Saved entries:
• • •

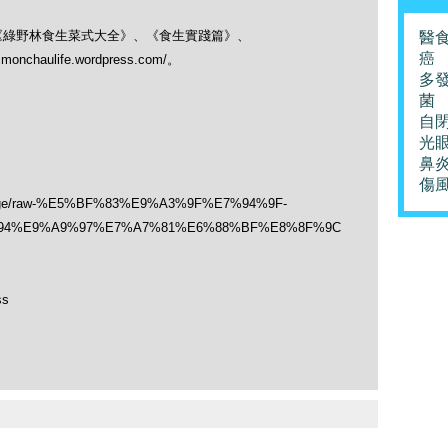
、《綠野林食生菜式大全》、《食生實踐篇》、
醫
癌
simonchaulife.wordpress.com/。
多
菌
自
光
鼻
傷
ct-page/raw-%E5%BF%83%E9%A3%9F%E7%94%9F-
94%E9%A9%97%E7%A7%81%E6%88%BF%E8%8F%9C
ss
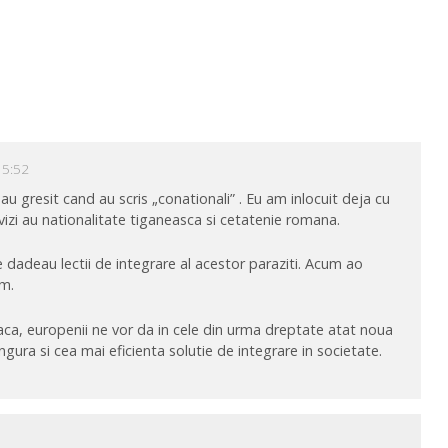
 5:52
 au gresit cand au scris „conationali” . Eu am inlocuit deja cu
izi au nationalitate tiganeasca si cetatenie romana.
 dadeau lectii de integrare al acestor paraziti. Acum ao
um.
eaca, europenii ne vor da in cele din urma dreptate atat noua
ngura si cea mai eficienta solutie de integrare in societate.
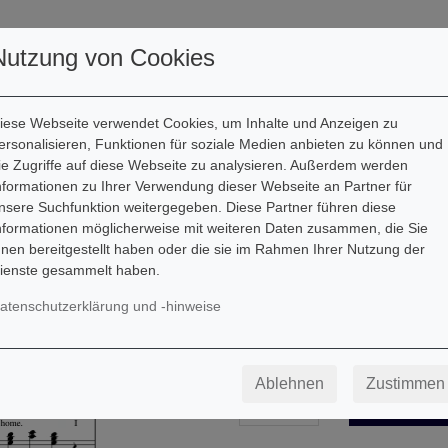
ller
Autoren
Downloads
Nutzung von Cookies
iese Webseite verwendet Cookies, um Inhalte und Anzeigen zu
ersonalisieren, Funktionen für soziale Medien anbieten zu können und
ie Zugriffe auf diese Webseite zu analysieren. Außerdem werden
nformationen zu Ihrer Verwendung dieser Webseite an Partner für
Swing Low, Sweet
nsere Suchfunktion weitergegeben. Diese Partner führen diese
nformationen möglicherweise mit weiteren Daten zusammen, die Sie
Downloadartikel
hnen bereitgestellt haben oder die sie im Rahmen Ihrer Nutzung der
ienste gesammelt haben.
Besetzung: Klavier
atenschutzerklärung und -hinweise
1,99
€
Ablehnen
Zustimmen
-
+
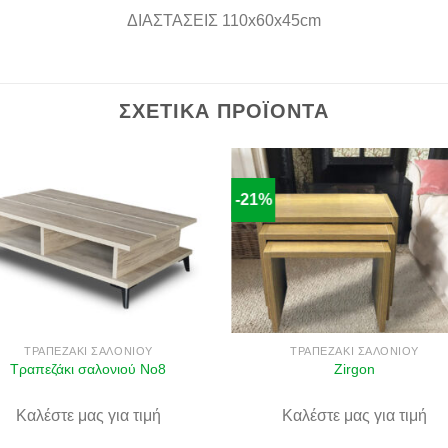
ΔΙΑΣΤΑΣΕΙΣ 110x60x45cm
ΣΧΕΤΙΚΆ ΠΡΟΪΌΝΤΑ
-21%
Πρόσθήκη
Πρόσθ
στην λίστα
στην λί
επιθυμιών
επιθυμ
ΤΡΑΠΕΖΆΚΙ ΣΑΛΟΝΙΟΎ
ΤΡΑΠΕΖΆΚΙ ΣΑΛΟΝΙΟΎ
Τραπεζάκι σαλονιού No8
Zirgon
Καλέστε μας για τιμή
Καλέστε μας για τιμή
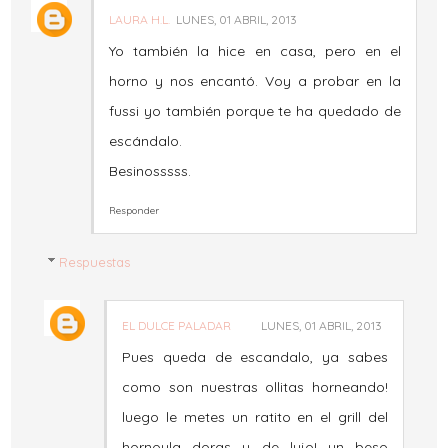
LAURA H.L.
LUNES, 01 ABRIL, 2013
Yo también la hice en casa, pero en el
horno y nos encantó. Voy a probar en la
fussi yo también porque te ha quedado de
escándalo.
Besinosssss.
Responder
Respuestas
EL DULCE PALADAR
LUNES, 01 ABRIL, 2013
Pues queda de escandalo, ya sabes
como son nuestras ollitas horneando!
luego le metes un ratito en el grill del
hornoyla doras y de lujo! un beso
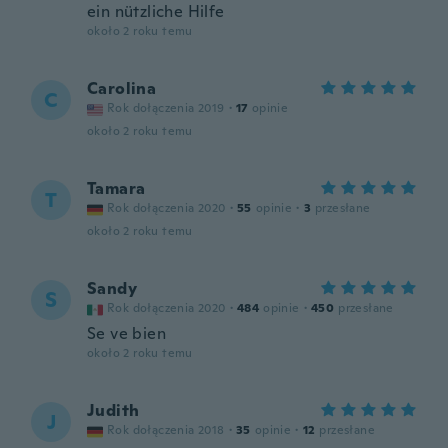
ein nützliche Hilfe
około 2 roku temu
Carolina
C
Rok dołączenia 2019
·
17
opinie
około 2 roku temu
Tamara
T
Rok dołączenia 2020
·
55
opinie
·
3
przesłane
około 2 roku temu
Sandy
S
Rok dołączenia 2020
·
484
opinie
·
450
przesłane
Se ve bien
około 2 roku temu
Judith
J
Rok dołączenia 2018
·
35
opinie
·
12
przesłane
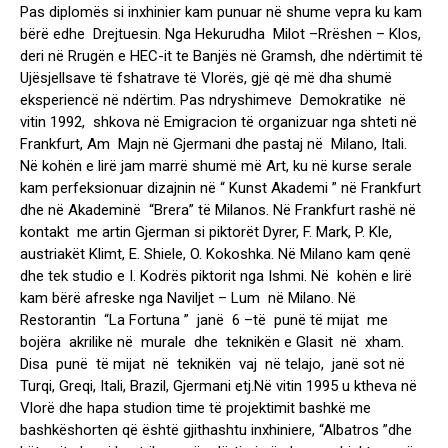
Pas diplomës si inxhinier kam punuar në shume vepra ku kam
bërë edhe Drejtuesin. Nga Hekurudha Milot –Rrëshen – Klos,
deri në Rrugën e HEC-it te Banjës në Gramsh, dhe ndërtimit të
Ujësjellsave të fshatrave të Vlorës, gjë që më dha shumë
eksperiencë në ndërtim. Pas ndryshimeve Demokratike në
vitin 1992, shkova në Emigracion të organizuar nga shteti në
Frankfurt, Am Majn në Gjermani dhe pastaj në Milano, Itali.
Në kohën e lirë jam marrë shumë më Art, ku në kurse serale
kam perfeksionuar dizajnin në “ Kunst Akademi ” në Frankfurt
dhe në Akademinë “Brera” të Milanos. Në Frankfurt rashë në
kontakt me artin Gjerman si piktorët Dyrer, F. Mark, P. Kle,
austriakët Klimt, E. Shiele, O. Kokoshka. Në Milano kam qenë
dhe tek studio e I. Kodrës piktorit nga Ishmi. Në kohën e lirë
kam bërë afreske nga Naviljet – Lum në Milano. Në
Restorantin “La Fortuna ” janë 6 –të punë të mijat me
bojëra akrilike në murale dhe teknikën e Glasit në xham.
Disa punë të mijat në teknikën vaj në telajo, janë sot në
Turqi, Greqi, Itali, Brazil, Gjermani etj.Në vitin 1995 u ktheva në
Vlorë dhe hapa studion time të projektimit bashkë me
bashkëshorten që është gjithashtu inxhiniere, “Albatros ”dhe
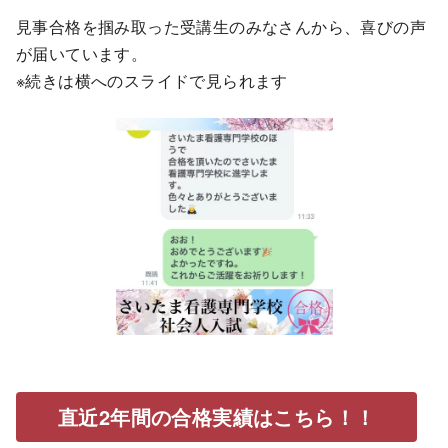
見事合格を掴み取った受講生のみなさんから、喜びの声
が届いています。
※続きは横へのスライドで見られます
直近2年間の合格実績はこちら！！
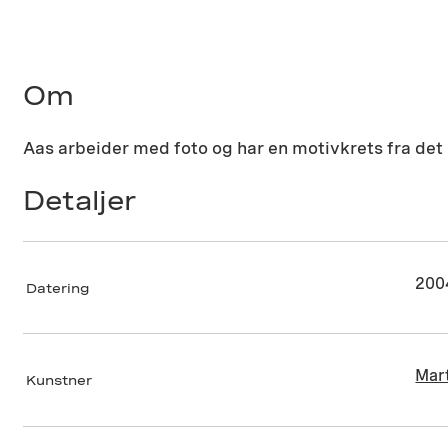
Om
Aas arbeider med foto og har en motivkrets fra det 
Detaljer
200
Datering
Mar
Kunstner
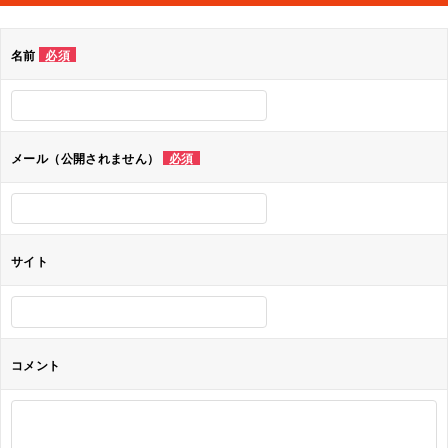
ビ
ゲ
名前
必須
ー
シ
ョ
メール（公開されません）
必須
ン
サイト
コメント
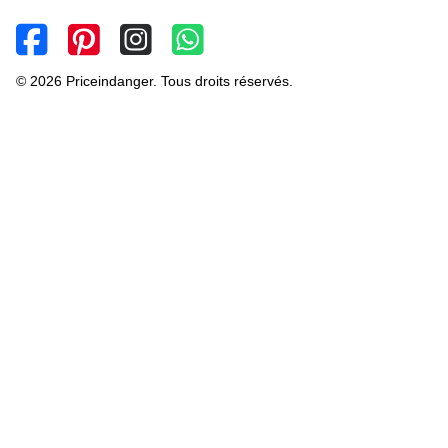
© 2026 Priceindanger. Tous droits réservés.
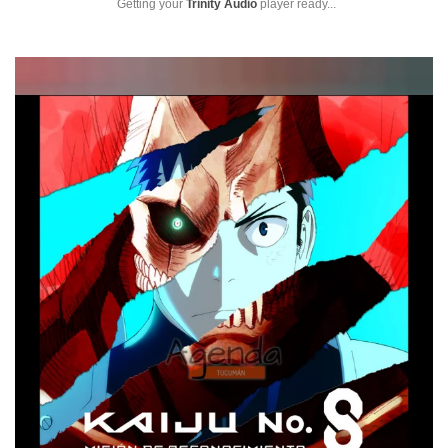
Getting your
Trinity Audio
player ready...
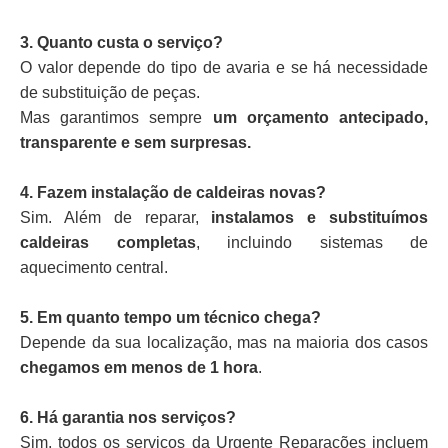
3. Quanto custa o serviço?
O valor depende do tipo de avaria e se há necessidade
de substituição de peças.
Mas garantimos sempre
um orçamento antecipado,
transparente e sem surpresas.
4. Fazem instalação de caldeiras novas?
Sim. Além de reparar,
instalamos e substituímos
caldeiras completas
, incluindo sistemas de
aquecimento central.
5. Em quanto tempo um técnico chega?
Depende da sua localização, mas na maioria dos casos
chegamos em menos de 1 hora
.
6. Há garantia nos serviços?
Sim, todos os serviços da Urgente Reparações incluem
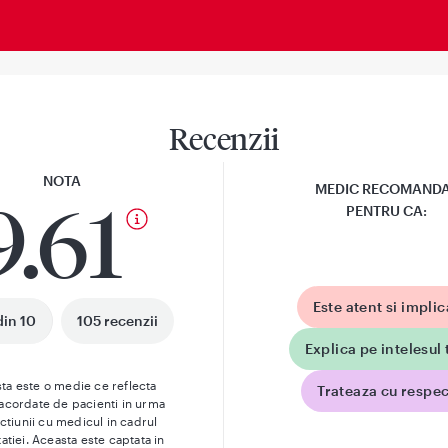
Recenzii
NOTA
MEDIC RECOMAND
9.61
PENTRU CA:
Este atent si implic
din 10
105 recenzii
Explica pe intelesul 
ta este o medie ce reflecta
Trateaza cu respec
 acordate de pacienti in urma
actiunii cu medicul in cadrul
atiei. Aceasta este captata in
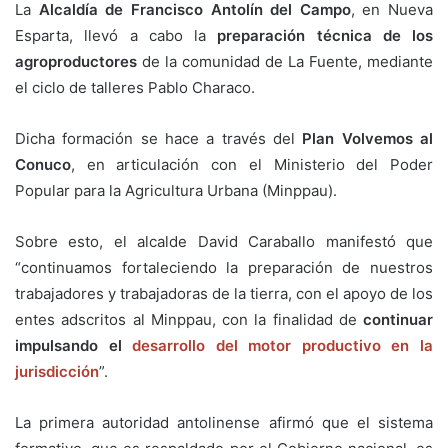
La
Alcaldía de Francisco Antolín del Campo
, en Nueva
Esparta, llevó a cabo la
preparación técnica de los
agroproductores
de la comunidad de La Fuente, mediante
el ciclo de talleres Pablo Characo.
Dicha formación se hace a través del
Plan Volvemos al
Conuco
, en articulación con el Ministerio del Poder
Popular para la Agricultura Urbana (Minppau).
Sobre esto, el alcalde David Caraballo manifestó que
“continuamos fortaleciendo la preparación de nuestros
trabajadores y trabajadoras de la tierra, con el apoyo de los
entes adscritos al Minppau, con la finalidad de
continuar
impulsando el
desarrollo del motor productivo en la
jurisdicción
”.
La primera autoridad antolinense afirmó que el sistema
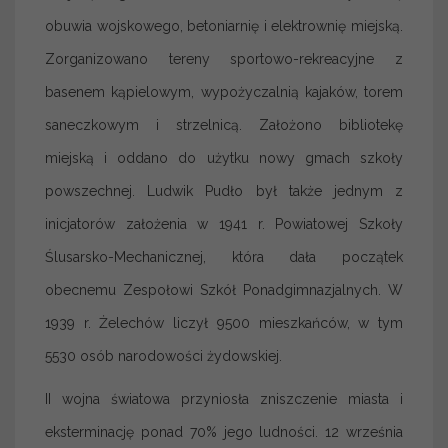
obuwia wojskowego, betoniarnię i elektrownię miejską.
Zorganizowano tereny sportowo-rekreacyjne z
basenem kąpielowym, wypożyczalnią kajaków, torem
saneczkowym i strzelnicą. Założono bibliotekę
miejską i oddano do użytku nowy gmach szkoły
powszechnej. Ludwik Pudło był także jednym z
inicjatorów założenia w 1941 r. Powiatowej Szkoły
Ślusarsko-Mechanicznej, która dała początek
obecnemu Zespołowi Szkół Ponadgimnazjalnych. W
1939 r. Żelechów liczył 9500 mieszkańców, w tym
5530 osób narodowości żydowskiej.
II wojna światowa przyniosła zniszczenie miasta i
eksterminację ponad 70% jego ludności. 12 września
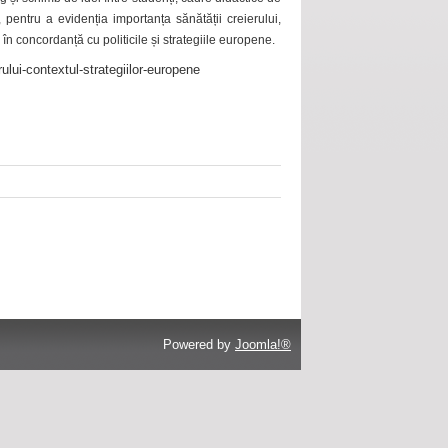
 pentru a evidenția importanța sănătății creierului,
 în concordanță cu politicile și strategiile europene.
ului-contextul-strategiilor-europene
Powered by
Joomla!®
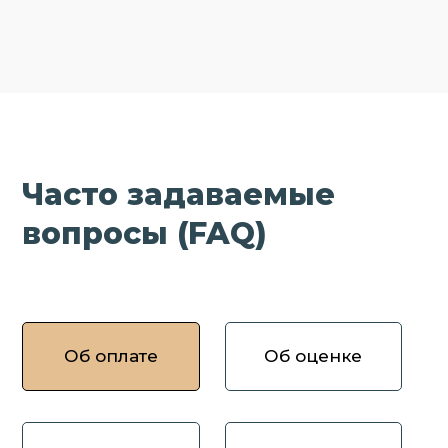
Часто задаваемые
вопросы (FAQ)
Об оплате
Об оценке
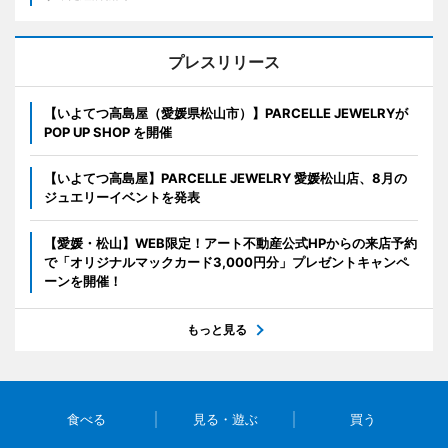
プレスリリース
【いよてつ高島屋（愛媛県松山市）】PARCELLE JEWELRYが
POP UP SHOP を開催
【いよてつ高島屋】PARCELLE JEWELRY 愛媛松山店、8月の
ジュエリーイベントを発表
【愛媛・松山】WEB限定！アート不動産公式HPからの来店予約
で「オリジナルマックカード3,000円分」プレゼントキャンペ
ーンを開催！
もっと見る
食べる
見る・遊ぶ
買う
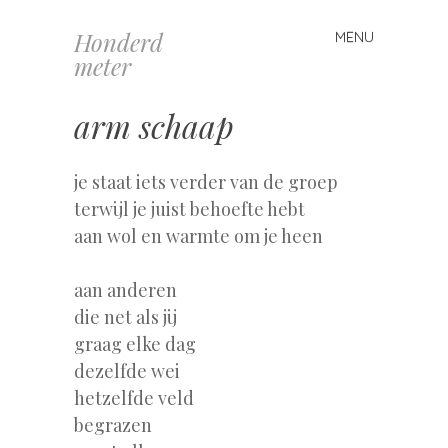
Honderd
MENU
Spring
meter
naar
inhoud
arm schaap
je staat iets verder van de groep
terwijl je juist behoefte hebt
aan wol en warmte om je heen
aan anderen
die net als jij
graag elke dag
dezelfde wei
hetzelfde veld
begrazen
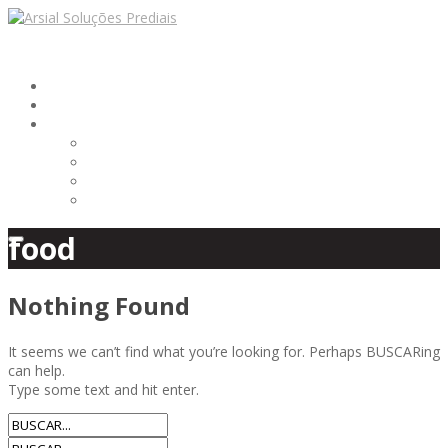
HOME
EMPRESA
SERVIÇOS
ALVENARIA ESTRUTURAL
CONSTRUÇÃO CIVIL
INSTALAÇÃO ELÉTRICA
PINTURA ALVENARIA
food
Nothing Found
It seems we can’t find what you’re looking for. Perhaps BUSCARing
can help.
Type some text and hit enter.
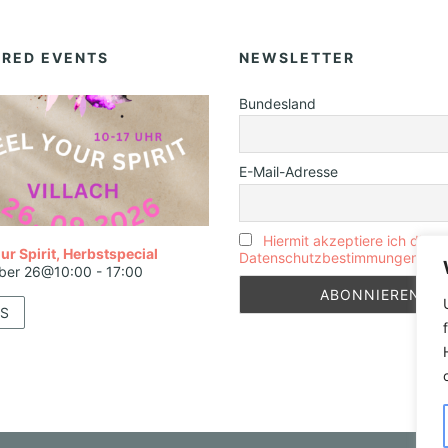
URED EVENTS
NEWSLETTER
Bundesland
E-Mail-Adresse
Hiermit akzeptiere ich die
ur Spirit, Herbstspecial
Datenschutzbestimmungen
ber 26@10:00
-
17:00
S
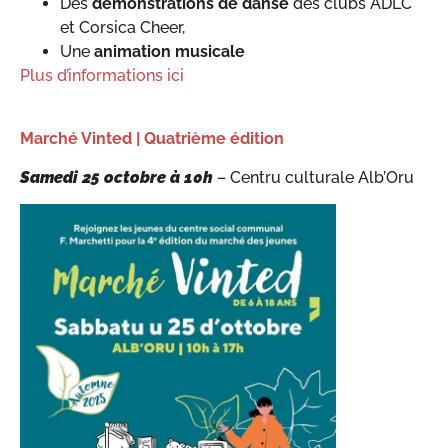
Des
démonstrations de danse
des clubs ADLC
et Corsica Cheer,
Une
animation musicale
Plus d’informations ici
Marché Vinted | Quatrième édition
Samedi 25 octobre à
10h
– Centru culturale Alb’Oru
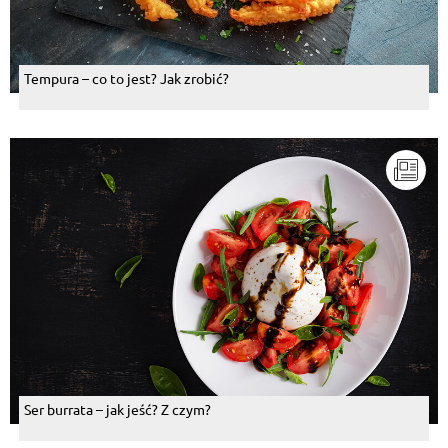
Tempura – co to jest? Jak zrobić?
Ser burrata – jak jeść? Z czym?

• • •

TASK ITEM: Which lines in the items above contain the word "integrare"? Copy each of them in full.

ANSWER TO THIS PROBLEM:
 dadeau lectii de integrare al acestor paraziti. Acum ao
ngura si cea mai eficienta solutie de integrare in societate.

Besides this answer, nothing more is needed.